GIVEN TEXT:
Ten Notes on a Summer’s Day (2012, HD, 4:30)
“…The camera in Ten Notes on a Summer’s Day fixes on a young woman standing against a painted blue wall, the sun partially lighting her face, the sound of distant traffic in the background. Offscreen, a guitarist plucks single notes, and the woman hums along. When the music falls outside of her vocal range, she switches to a lower octave, her mouth turned up in a small grin. Later, she frowns slightly, seemingly unable to find her note. Gradually her confidence builds and her smile returns, though her humming is no longer anywhere close to the guitar’s pitch. Ten Notes is a marvel; it’s as unhurried and refreshing as this woman’s singing, which, though off-key, produces an unexpected harmony, a little song discovered in the process of its own making.”
-Genevieve Yue, Reverse Shot, Issue 33

In Between (2010, 16mm, 4:30)
“An exercise in permeable architecture, an attempt to walk through a wall.” -MS

Under The Atmosphere (2014, 16mm, 14:30)
“Filmed on the Central Florida “Space Coast”, site of NASA’s launch pads. Dormant spacecraft, arcane text, activated landscape, and the surface of the image work towards a future-past shot reverse shot.” -MS

With Pluses and Minuses (2013, 16mm, 5:00)

EXERCISE TASK A:
Duplicate the lines in the records below, from the line containing "family: Thelypteridaceae" through the line containing "family: Acanthaceae", inclusive.

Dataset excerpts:
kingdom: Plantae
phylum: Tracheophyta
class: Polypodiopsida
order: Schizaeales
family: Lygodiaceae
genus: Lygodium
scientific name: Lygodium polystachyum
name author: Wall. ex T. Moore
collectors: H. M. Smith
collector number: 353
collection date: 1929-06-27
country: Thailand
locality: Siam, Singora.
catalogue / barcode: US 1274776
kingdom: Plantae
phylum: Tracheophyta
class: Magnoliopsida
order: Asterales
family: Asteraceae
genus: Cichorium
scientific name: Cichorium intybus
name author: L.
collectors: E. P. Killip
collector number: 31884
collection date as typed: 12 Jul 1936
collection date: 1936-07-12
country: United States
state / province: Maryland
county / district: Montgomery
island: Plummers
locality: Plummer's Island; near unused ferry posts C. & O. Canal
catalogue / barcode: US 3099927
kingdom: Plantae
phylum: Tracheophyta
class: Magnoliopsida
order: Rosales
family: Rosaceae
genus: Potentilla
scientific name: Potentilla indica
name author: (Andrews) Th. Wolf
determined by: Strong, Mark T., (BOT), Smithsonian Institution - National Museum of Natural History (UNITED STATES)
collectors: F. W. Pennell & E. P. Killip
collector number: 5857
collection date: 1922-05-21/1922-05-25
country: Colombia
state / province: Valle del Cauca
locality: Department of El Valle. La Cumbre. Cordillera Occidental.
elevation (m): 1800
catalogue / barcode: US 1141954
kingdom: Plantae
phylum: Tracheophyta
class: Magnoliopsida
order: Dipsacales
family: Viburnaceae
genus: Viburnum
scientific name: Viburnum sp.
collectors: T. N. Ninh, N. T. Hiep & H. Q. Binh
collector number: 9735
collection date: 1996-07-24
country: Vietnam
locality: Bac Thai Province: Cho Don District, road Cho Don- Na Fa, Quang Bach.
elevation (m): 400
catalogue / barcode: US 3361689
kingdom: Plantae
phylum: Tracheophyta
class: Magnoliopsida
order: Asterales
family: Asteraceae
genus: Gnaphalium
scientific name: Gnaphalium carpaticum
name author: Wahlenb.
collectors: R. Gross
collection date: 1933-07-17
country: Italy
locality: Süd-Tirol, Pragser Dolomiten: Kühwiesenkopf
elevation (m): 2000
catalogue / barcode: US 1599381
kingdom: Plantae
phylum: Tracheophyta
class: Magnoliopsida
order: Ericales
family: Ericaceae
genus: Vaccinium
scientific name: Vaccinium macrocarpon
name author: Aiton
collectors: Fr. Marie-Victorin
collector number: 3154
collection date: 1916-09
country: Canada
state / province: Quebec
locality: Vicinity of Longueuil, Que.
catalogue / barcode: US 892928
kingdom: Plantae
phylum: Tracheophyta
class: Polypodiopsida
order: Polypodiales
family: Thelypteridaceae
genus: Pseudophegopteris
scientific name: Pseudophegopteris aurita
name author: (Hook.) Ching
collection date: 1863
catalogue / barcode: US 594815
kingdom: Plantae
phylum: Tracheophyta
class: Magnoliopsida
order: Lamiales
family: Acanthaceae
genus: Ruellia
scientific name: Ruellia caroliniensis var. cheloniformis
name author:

EXERCISE TASK B:
Set down the passage of the short film descriptions between "Ten Notes on a Summer’s Day (2012, HD, 4:30)" and "(2010, 16mm, 4:30)", inclusive.

REPLY A:
family: Thelypteridaceae
genus: Pseudophegopteris
scientific name: Pseudophegopteris aurita
name author: (Hook.) Ching
collection date: 1863
catalogue / barcode: US 594815
kingdom: Plantae
phylum: Tracheophyta
class: Magnoliopsida
order: Lamiales
family: Acanthaceae

REPLY B:
Ten Notes on a Summer’s Day (2012, HD, 4:30)
“…The camera in Ten Notes on a Summer’s Day fixes on a young woman standing against a painted blue wall, the sun partially lighting her face, the sound of distant traffic in the background. Offscreen, a guitarist plucks single notes, and the woman hums along. When the music falls outside of her vocal range, she switches to a lower octave, her mouth turned up in a small grin. Later, she frowns slightly, seemingly unable to find her note. Gradually her confidence builds and her smile returns, though her humming is no longer anywhere close to the guitar’s pitch. Ten Notes is a marvel; it’s as unhurried and refreshing as this woman’s singing, which, though off-key, produces an unexpected harmony, a little song discovered in the process of its own making.”
-Genevieve Yue, Reverse Shot, Issue 33

In Between (2010, 16mm, 4:30)